Nunca uma música veio tanto na minha cabeça quanto “No Ceará não disso não”, gravada em 1950 por Luiz Gonzaga.
No imaginário de grande parte da população do Brasil, principalmente de Minas Gerais para baixo, o cearense é aquele fulano de cabeça chata e morto de sede cuja única motivação na vida é entupir (para não dizer “infestar”) as cidades de São Paulo e Rio de Janeiro.
Outro estereótipo que o cearense tem é aquela maldita idéia, reforçada por muitos cearenses infelizmente, de que no Ceará o povo é moleque, bem-humorado e receptivo, e que a comédia é algo inerente ao espírito coletivo dos nativos da chamada “Terra do Sol”.
Antigamente eu achava interessante quando passava, na televisão, aquele montão de comediantes, 95% cearenses, mas chega uma hora em que isso incomoda: dá a péssima impressão de que no Ceará é só isso mesmo, uma grande esculhambação, um povinho que não leva nada a sério, um bando de ignorantes cabeças-chatas que, sem ter água no sertão, vai “procriar” e multiplicar a chamada “sub-raça” nas terras do “Sul Maravilha”.
“No Ceará não tem disso não”, como diz a velha canção.
No Ceará tem gente trabalhadora e honesta, que não se resume apenas a contar piadas imorais e sem graça.
No Ceará não tem só bandas de “forró” com letras chulas e indecentes, tem artistas com músicas que, mesmo que muitas delas sejam antigas, podem ser ouvidas sem problema nenhum.
No Ceará não tem só terra seca, também há muito verde, como na Chapada da Ibiapaba, no Maciço de Baturité ou na Serra de Guaramiranga.
No Ceará não tem só gente ignorante, dele saíram pessoas como José de Alencar e Rachel de Queiroz: goste-se ou não do estilo deles, as obras que ambos deixaram influenciaram grandemente a literatura brasileira. Inclusive a Academia Cearense de Letras é a mais antiga de todas as academias do país (fundada em 1894), até mesmo a Academia Brasileira de Letras (fundada em 1897).
No Ceará não tem só energúmenos, tem também gente da qualidade de um Euclides Pinto Martins, aviador brasileiro, natural de Camocim, terra dos meus pais. O aeroporto de Fortaleza leva seu nome.

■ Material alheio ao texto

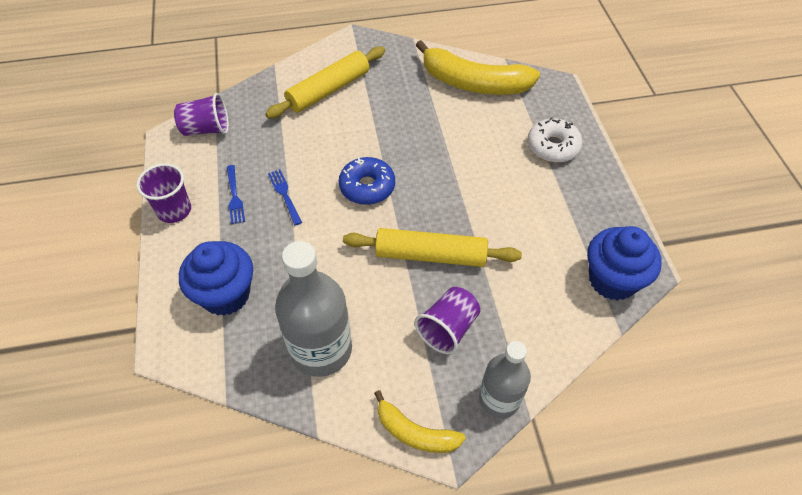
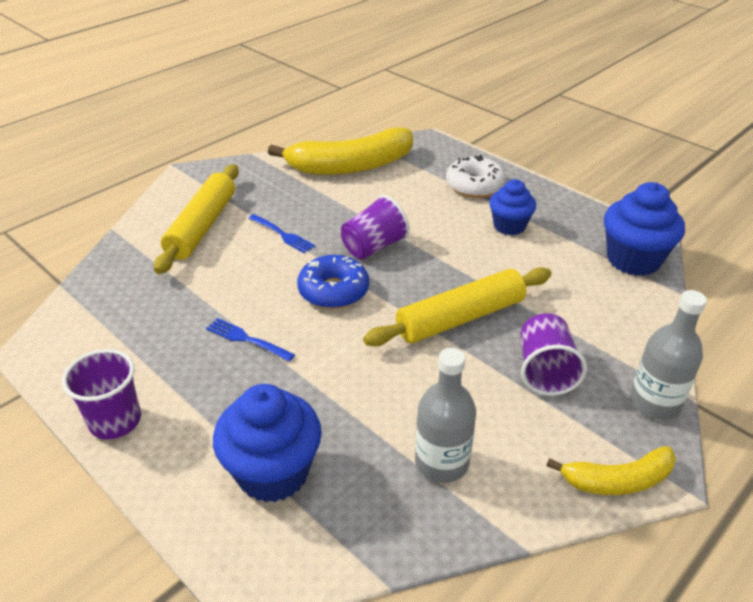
camera: 35 degrees left, 15 degrees down
(206, 129) = (81, 321): purple cup -> purple cup (374, 247)
(234, 196) = (185, 369): blue fork -> blue fork (282, 235)
(321, 349) = (441, 462): grey bottle -> grey bottle, size x0.64
(543, 198) = (509, 226): none -> blue cupcake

No Ceará não tem só gente da “cabeça-chata”, também tem negros, índios e brancos - até os de olhos azuis, entre os quais meu pai.
Nunca gostei daquela idéia de “orgulho gaúcho”, “orgulho paulista”, “orgulho negro” ou “orgulho nordestino”, pois acho isso uma baita frescura, mas às vezes me dá vergonha de ter sangue cearense, quando vejo elementos como um Tiririca da vida, que se candidata a deputado sem nem ao menos saber o que faz um parlamentar.